**YOUR TASK:** From top to bottom, retype the data exactly, passing over any picture.
Content starts
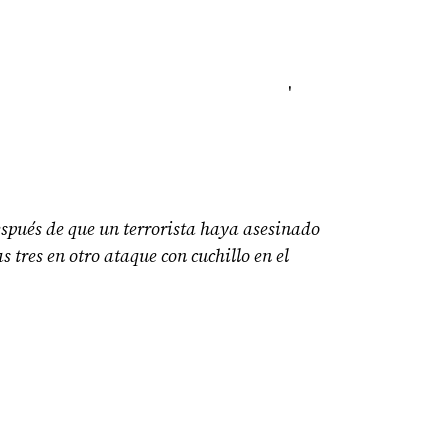
'
espués de que un terrorista haya asesinado
s tres en otro ataque con cuchillo en el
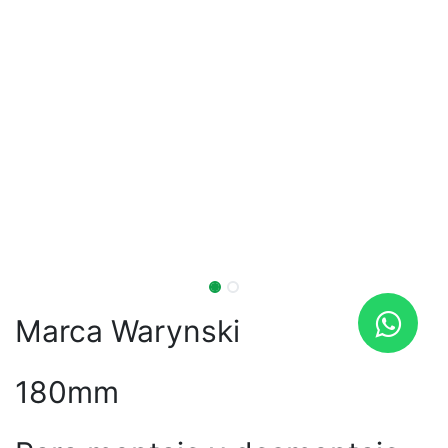
Marca Warynski
180mm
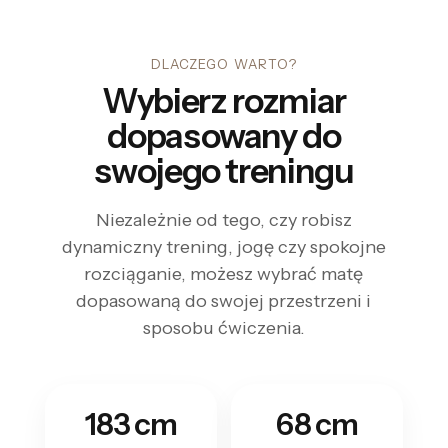
DLACZEGO WARTO?
Wybierz rozmiar
dopasowany do
swojego treningu
Niezależnie od tego, czy robisz
dynamiczny trening, jogę czy spokojne
rozciąganie, możesz wybrać matę
dopasowaną do swojej przestrzeni i
sposobu ćwiczenia.
183 cm
68 cm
Content ends
**ANSWER SPACE:**
'
espués de que un terrorista haya asesinado
s tres en otro ataque con cuchillo en el
Marca Warynski
180mm
DLACZEGO WARTO?
Wybierz rozmiar
dopasowany do
swojego treningu
Niezależnie od tego, czy robisz
dynamiczny trening, jogę czy spokojne
rozciąganie, możesz wybrać matę
dopasowaną do swojej przestrzeni i
sposobu ćwiczenia.
183 cm
68 cm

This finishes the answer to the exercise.